The Democrats have finally figured out that abortion is an albatross around their political necks. So the new Democratic Party Chairman, former Vermont Governor Howard P. Dean said the party must make room for pro-lifers. That is a far cry from 1992 when then Pennsylvania Governor Bob Casey was denied a speaking slot at the Democratic National Convention because he was pro-life. Hillary Clinton said pro-lifers and pro-abortion groups should look for common ground. She shocked the abortion crowd by saying so, even though she in no way changed her radical position on abortion. The Democratic Party has tried to clear the deck for pro-life senatorial candidates in both Pennsylvania and Rhode Island. They were successful thanks to the strong arm of Pennsylvania Governor Ed Rendell. However, Rhode Island has a Republican Governor and Rhode Island party officials have not been strong enough to prevent a pro-life/pro-abortion senatorial primary.

While no doubt a majority of GOP voters is pro-life, it could be that pro-lifers could be divided among many candidates to the point that a pro-abortion candidate or mildly pro-abortion candidate could win a plurality of the vote in 2008. Since in most states it is winner-take-all in both primaries and conventions, an abortion sympathizer could win the GOP nomination for President with a plurality.

The party bosses think that pro-lifers would end up voting for the GOP candidate anyway. They are wrong about that. While those of us who have been Republicans for decades might swallow hard and vote for a nominee who is less than desirable, pro-lifers vote for pro-life candidates, period. If faced with two pro-abortion candidates most of them would stay home. The pro-abortion organizations own the Democrat party. That is not likely to change anytime soon. If the Republicans would be stupid enough to nominate a pro-abortion, pro-gay marriage candidate such as Rudy Giuliani, the pro-life vote would surely go to a third party and the election could well be handed to the Democrats.

Since the election there has been much hand wringing on the part of Democrats about what went wrong. Democratic presidential nominee Senator John Kerry (Mass.) has pointed out that with a switch of 60,000 votes in Ohio he would be President. It is not as if Democrats suffered a 49-state landslide as Ronald Reagan inflicted on Walter Mondale. Democrats have enough Senators to threaten to shut down the Senate if Republicans re-instate the 220-year tradition of requiring a simple majority vote to confirm federal judges. In the House, a switch of 17 seats out of 435 seats would put the Democrats back in control. Democrats are much stronger than they are made out to be.

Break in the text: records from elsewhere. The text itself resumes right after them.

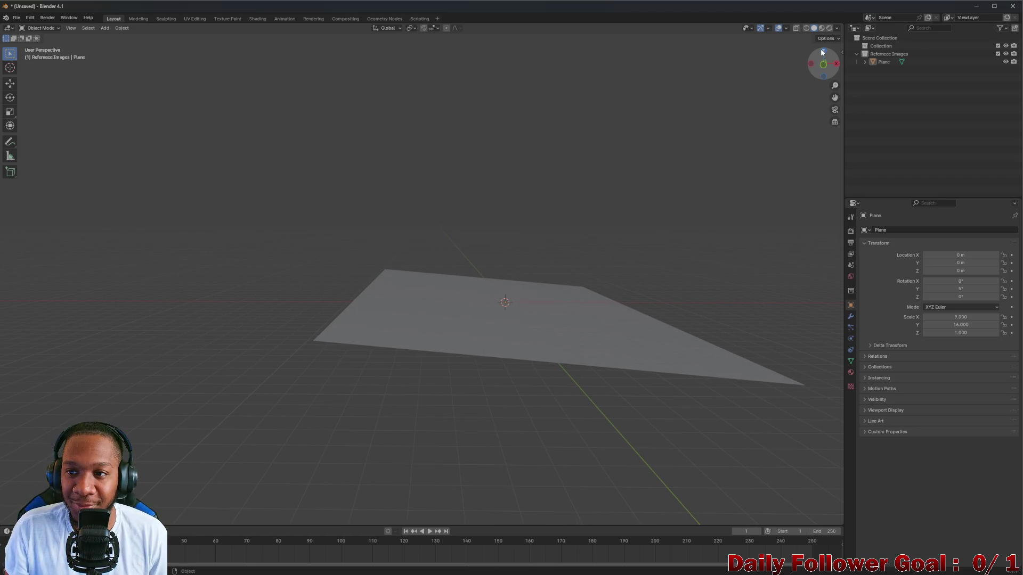
{"action": "middle_click_drag", "start_coordinate": [662, 167], "coordinate": [552, 265]}
Step: Select the plane and set its X rotation to 90°, bringing Y rotation back to 5°
{"action": "left_click", "coordinate": [533, 321]}
{"action": "left_click", "coordinate": [928, 281]}
{"action": "type", "text": "100"}
{"action": "key", "text": "Return"}
{"action": "left_click", "coordinate": [928, 281]}
{"action": "type", "text": "90"}
{"action": "key", "text": "Return"}
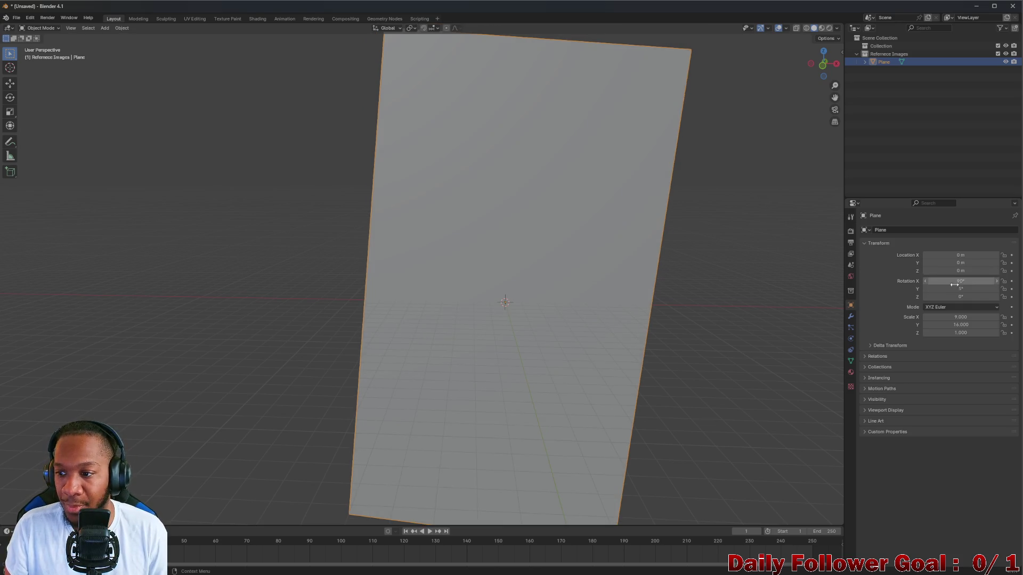
{"action": "left_click_drag", "start_coordinate": [960, 287], "coordinate": [955, 287]}
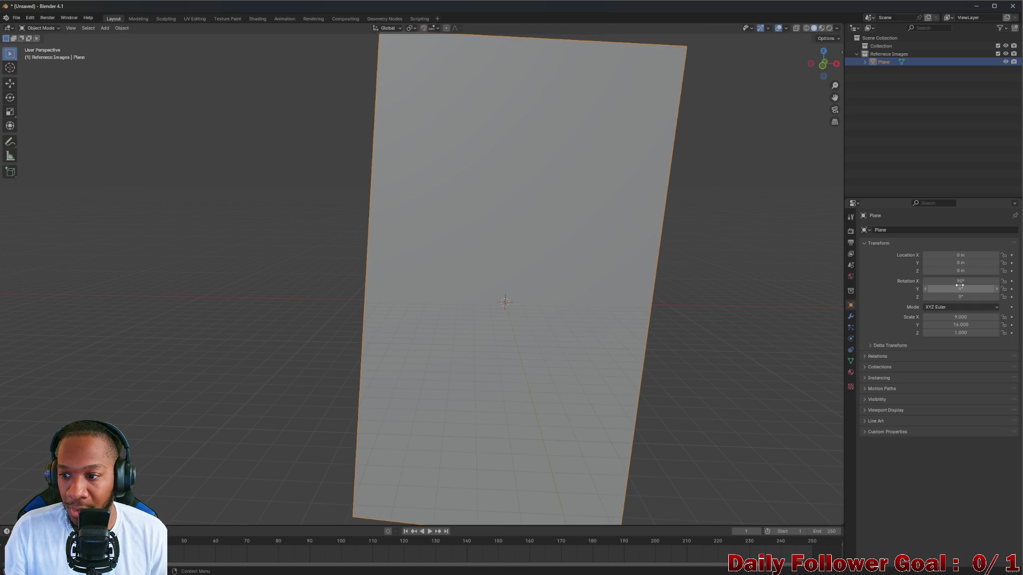
{"action": "mouse_move", "coordinate": [935, 289]}
{"action": "left_mouse_down"}
{"action": "mouse_move", "coordinate": [975, 289]}
{"action": "mouse_move", "coordinate": [936, 290]}
{"action": "left_mouse_up"}
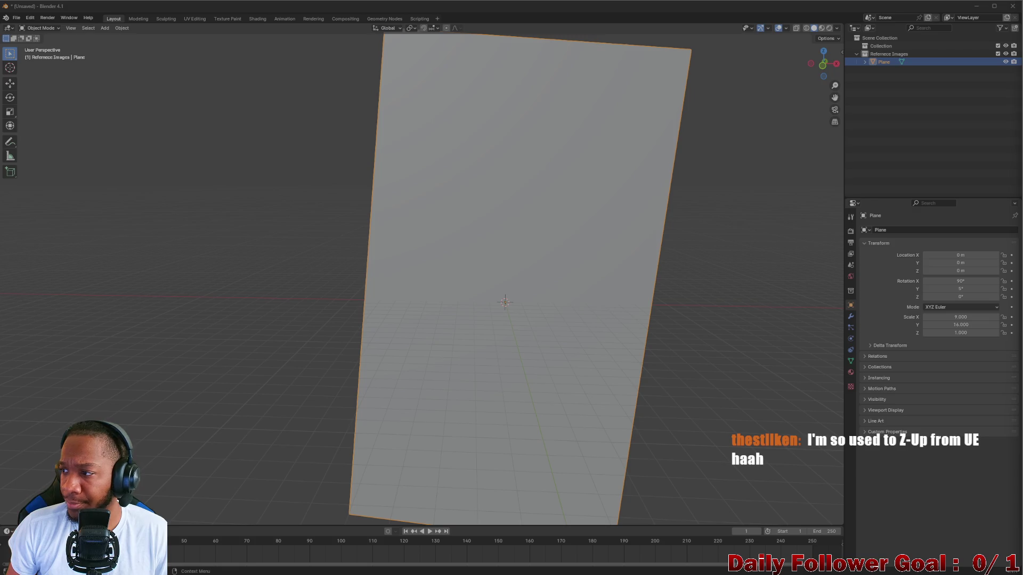
{"action": "left_click", "coordinate": [970, 318]}
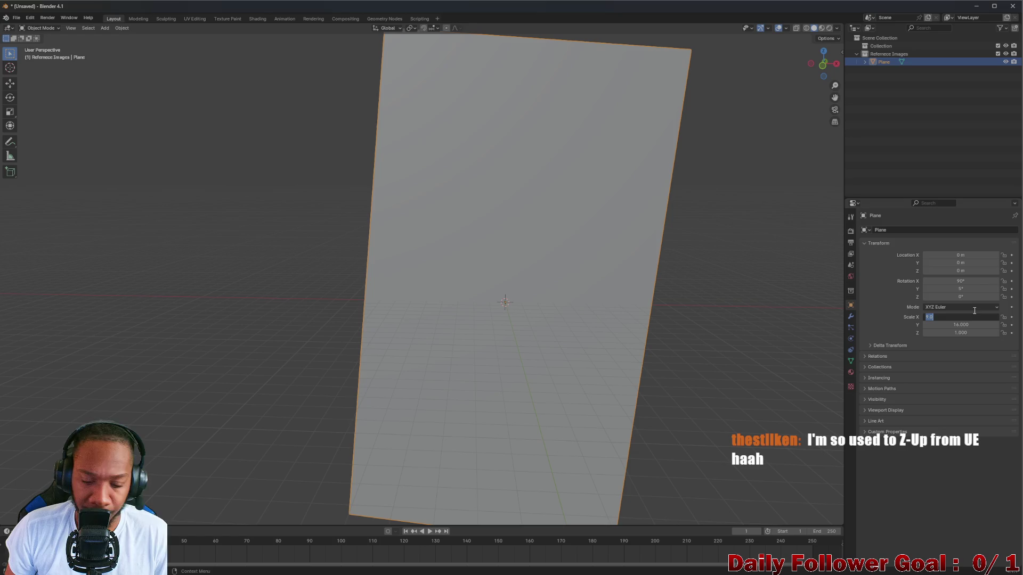
Step: Shrink the plane's scale to 3 on X and 4 on Y
{"action": "type", "text": "2"}
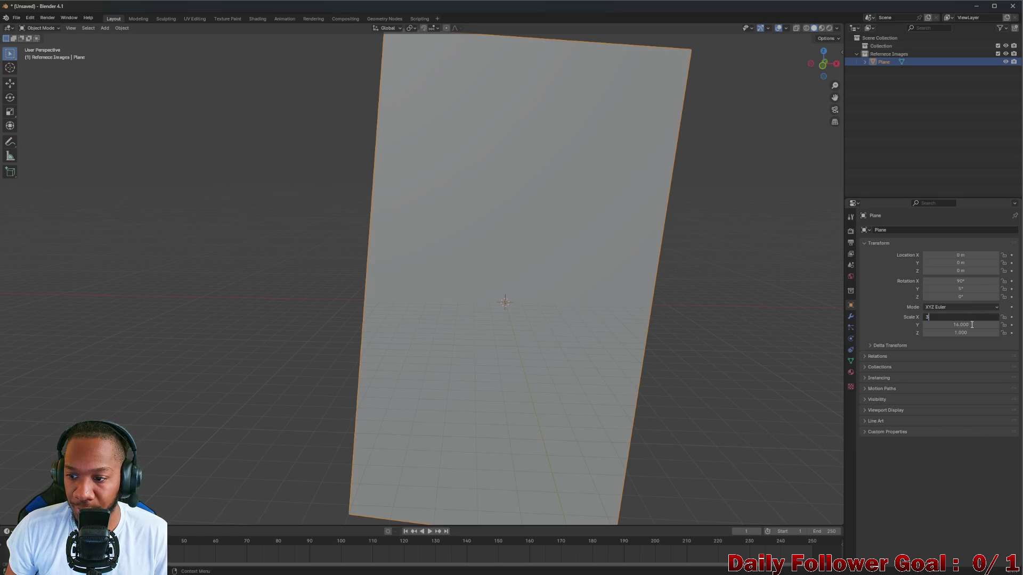
{"action": "key", "text": "Return"}
{"action": "left_click", "coordinate": [976, 325]}
{"action": "key", "text": "BackSpace"}
{"action": "type", "text": "4"}
{"action": "key", "text": "Return"}
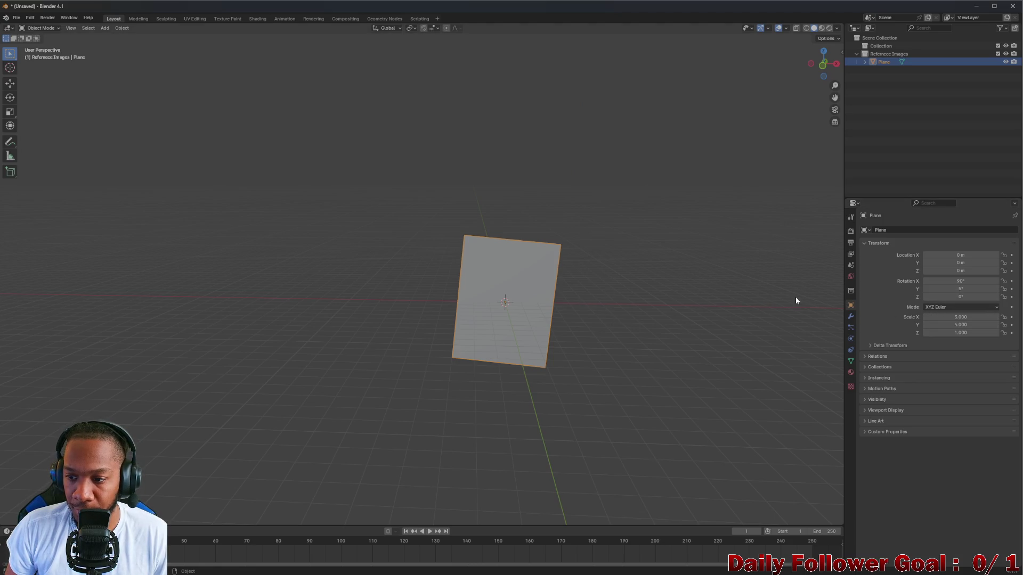
Step: Reset the plane's Y rotation to 0° after briefly trying 90°
{"action": "left_click", "coordinate": [974, 291]}
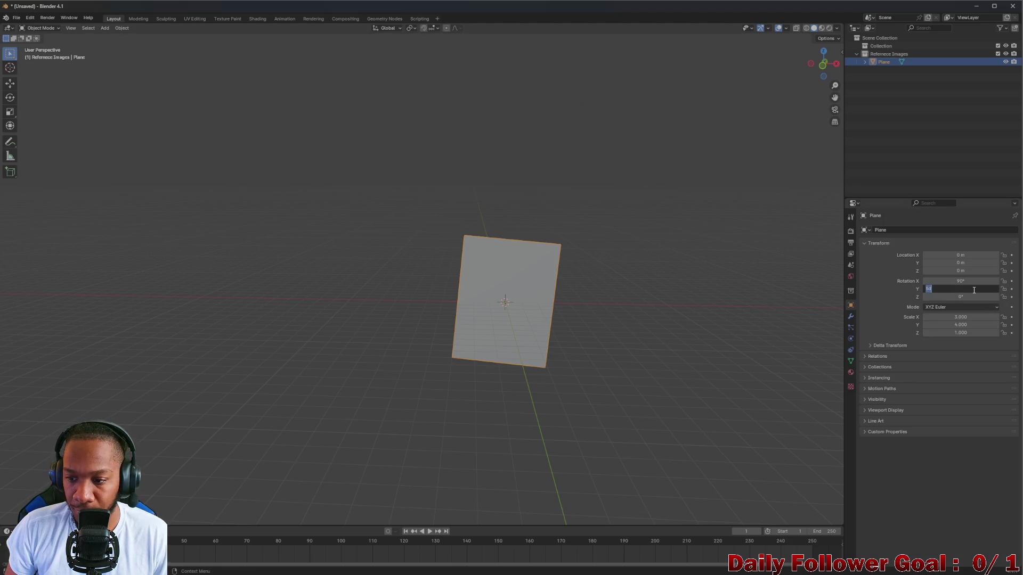
{"action": "type", "text": "90"}
{"action": "key", "text": "Return"}
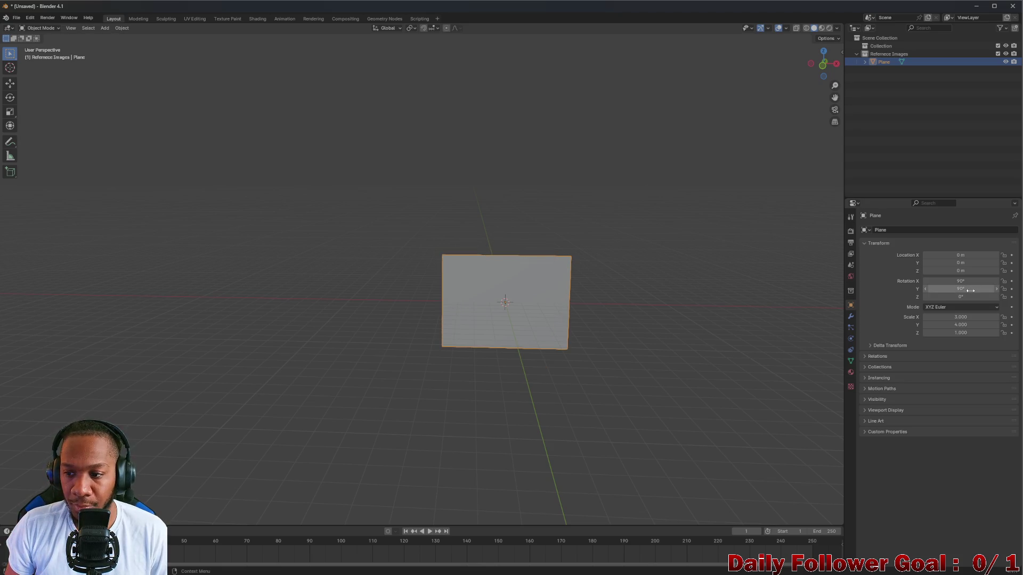
{"action": "left_click", "coordinate": [970, 290]}
{"action": "key", "text": "BackSpace"}
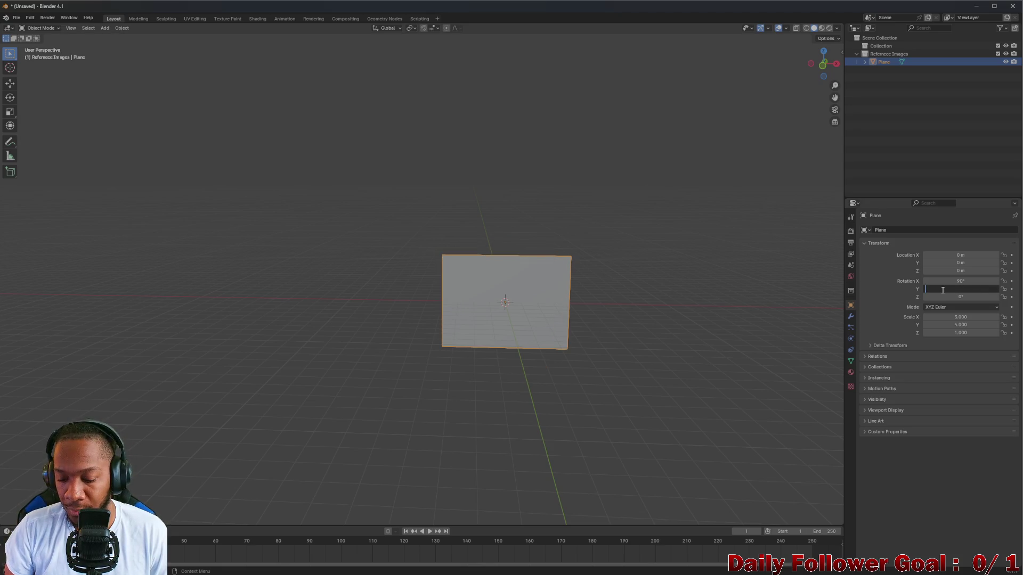
{"action": "key", "text": "Return"}
Step: Rotate the plane around Z, trying 86° and 79° before settling on 90°
{"action": "left_click", "coordinate": [956, 297]}
{"action": "type", "text": "86"}
{"action": "key", "text": "Return"}
{"action": "left_click_drag", "start_coordinate": [959, 297], "coordinate": [946, 297]}
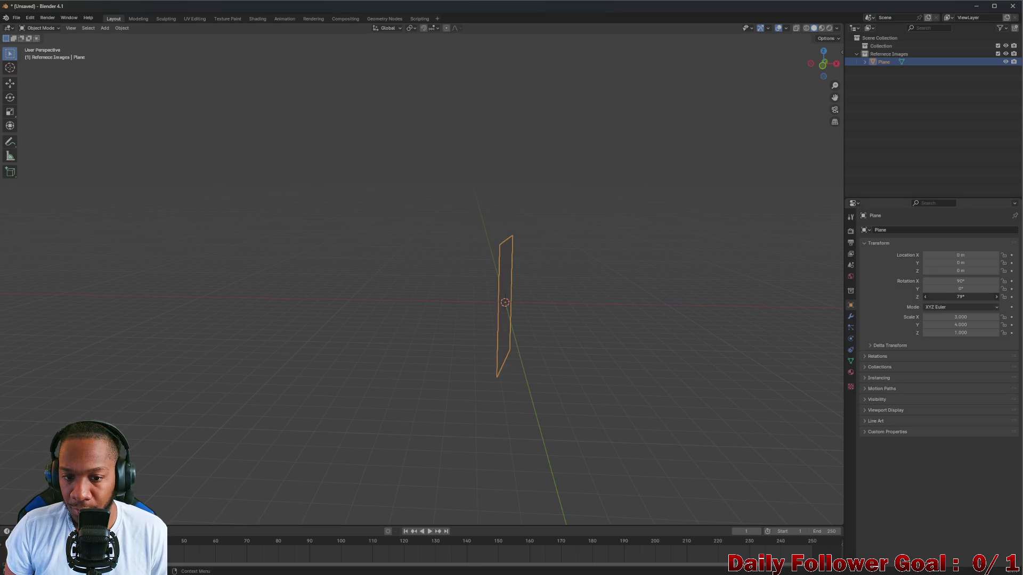
{"action": "mouse_move", "coordinate": [555, 297]}
{"action": "middle_mouse_down"}
{"action": "mouse_move", "coordinate": [589, 299]}
{"action": "mouse_move", "coordinate": [536, 299]}
{"action": "mouse_move", "coordinate": [557, 302]}
{"action": "mouse_move", "coordinate": [543, 272]}
{"action": "mouse_move", "coordinate": [569, 269]}
{"action": "mouse_move", "coordinate": [543, 274]}
{"action": "middle_mouse_up"}
{"action": "left_click", "coordinate": [961, 297]}
{"action": "type", "text": "90"}
{"action": "key", "text": "Return"}
Step: Slide the plane along X to about -2.42 m as the side panel
{"action": "key", "text": "g"}
{"action": "key", "text": "x"}
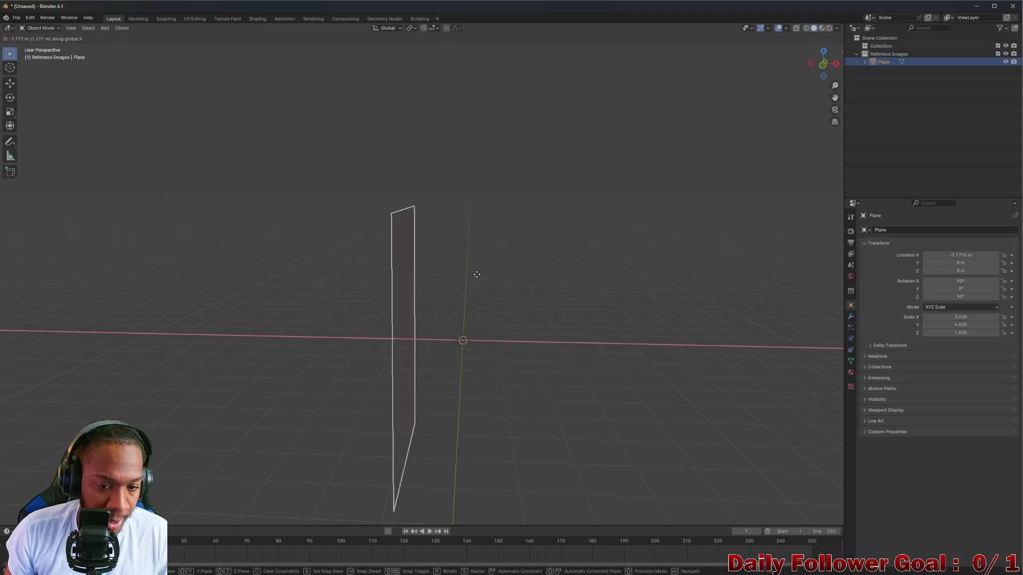
{"action": "left_click", "coordinate": [431, 283]}
{"action": "middle_click_drag", "start_coordinate": [459, 303], "coordinate": [382, 292]}
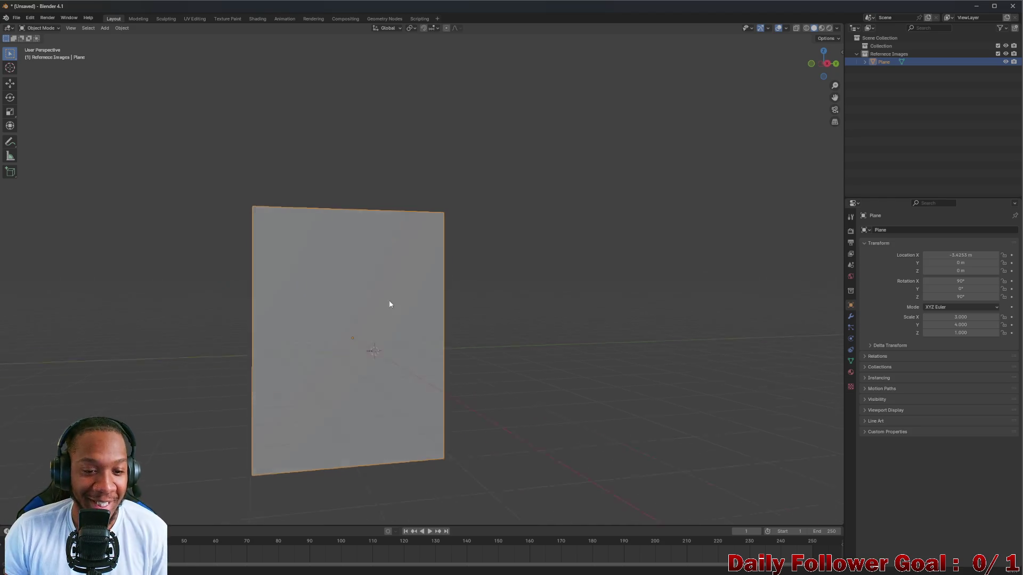
{"action": "middle_click_drag", "start_coordinate": [386, 298], "coordinate": [466, 316]}
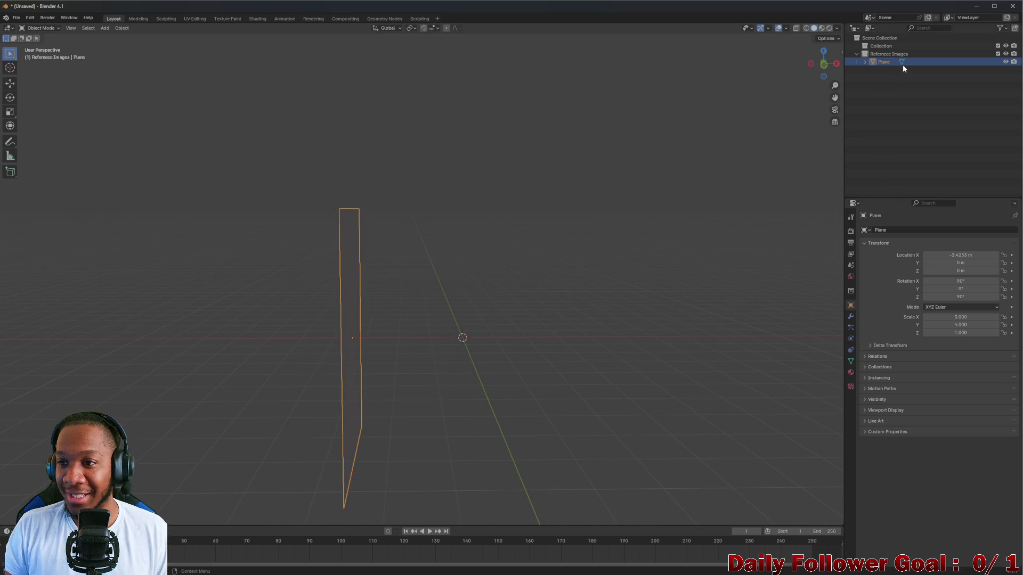
{"action": "mouse_move", "coordinate": [569, 183]}
{"action": "middle_mouse_down"}
{"action": "mouse_move", "coordinate": [470, 187]}
{"action": "mouse_move", "coordinate": [485, 181]}
{"action": "middle_mouse_up"}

Republicans must decide who they are. If they agree with President Bush that the Party should contribute to a "culture of life" then it will continue being the pro-life party with a pro-life Presidential nominee. If not and they become like the Democrats on the life issue, no doubt voters will choose the genuine article. The best way to bring back the Democrats is for the Republicans to abandon the life issue.

Paul M. Weyrich is the Chairman and CEO of the Free Congress Foundation.